**What you need to do**
Where a line below holds the string "Grade", that line goes into the answer.

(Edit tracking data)
_ _ _ _

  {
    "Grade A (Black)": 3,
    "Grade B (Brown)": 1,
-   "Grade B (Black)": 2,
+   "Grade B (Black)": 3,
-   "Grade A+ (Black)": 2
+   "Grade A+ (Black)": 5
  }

_ _ _ _

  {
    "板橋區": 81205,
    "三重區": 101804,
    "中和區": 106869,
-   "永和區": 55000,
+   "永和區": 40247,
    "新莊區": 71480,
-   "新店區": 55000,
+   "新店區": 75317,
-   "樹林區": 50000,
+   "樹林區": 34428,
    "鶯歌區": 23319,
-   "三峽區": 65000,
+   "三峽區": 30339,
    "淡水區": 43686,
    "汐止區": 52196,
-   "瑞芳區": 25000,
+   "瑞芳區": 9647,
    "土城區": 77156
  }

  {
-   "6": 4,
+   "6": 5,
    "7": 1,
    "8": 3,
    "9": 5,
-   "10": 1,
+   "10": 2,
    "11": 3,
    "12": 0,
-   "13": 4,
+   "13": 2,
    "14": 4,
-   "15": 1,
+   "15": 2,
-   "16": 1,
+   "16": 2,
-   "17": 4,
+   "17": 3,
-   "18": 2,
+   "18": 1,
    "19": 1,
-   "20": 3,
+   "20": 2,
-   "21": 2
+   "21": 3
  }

_ _ _ _

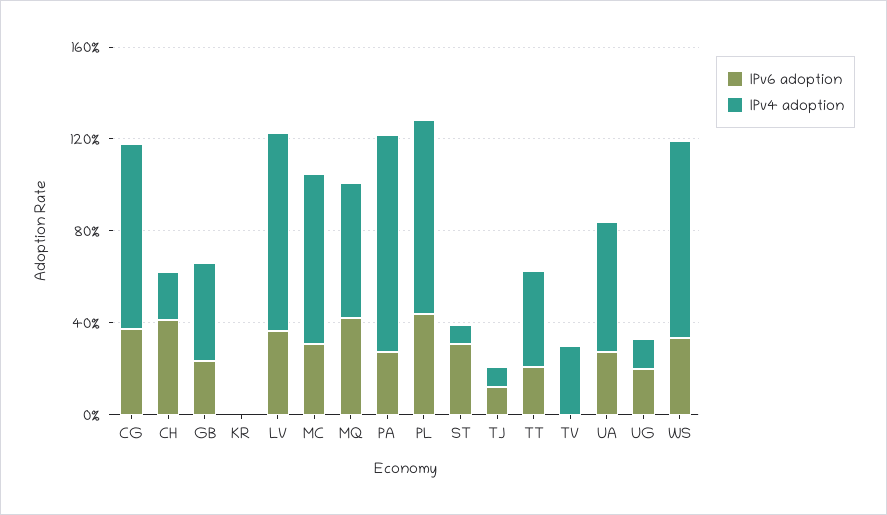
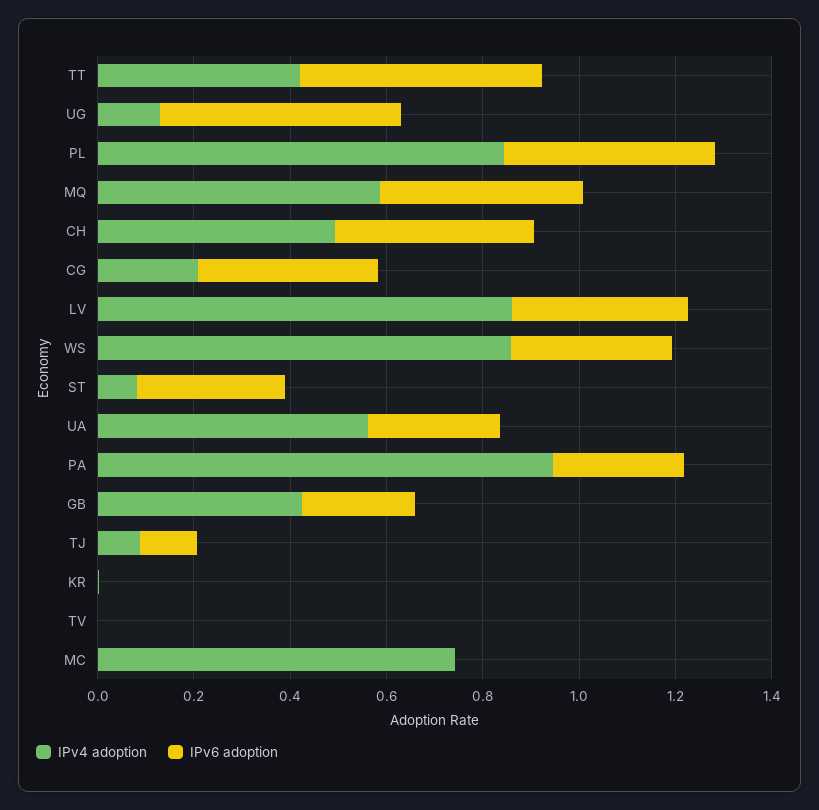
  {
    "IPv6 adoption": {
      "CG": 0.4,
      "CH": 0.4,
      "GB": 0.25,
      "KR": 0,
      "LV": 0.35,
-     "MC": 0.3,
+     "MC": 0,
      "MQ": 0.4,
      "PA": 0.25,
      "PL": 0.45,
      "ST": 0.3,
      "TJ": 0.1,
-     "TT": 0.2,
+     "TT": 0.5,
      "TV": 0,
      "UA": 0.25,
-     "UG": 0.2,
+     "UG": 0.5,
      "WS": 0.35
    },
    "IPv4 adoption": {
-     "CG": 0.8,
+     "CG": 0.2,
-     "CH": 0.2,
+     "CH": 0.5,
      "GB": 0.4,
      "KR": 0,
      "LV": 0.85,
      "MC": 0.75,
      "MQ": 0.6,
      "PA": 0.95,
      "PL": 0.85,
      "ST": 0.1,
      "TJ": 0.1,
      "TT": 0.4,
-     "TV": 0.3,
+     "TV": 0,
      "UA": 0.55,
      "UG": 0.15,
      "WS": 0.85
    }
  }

_ _ _ _

**Exercise solution**
    "Grade A (Black)": 3,
    "Grade B (Brown)": 1,
-   "Grade B (Black)": 2,
+   "Grade B (Black)": 3,
-   "Grade A+ (Black)": 2
+   "Grade A+ (Black)": 5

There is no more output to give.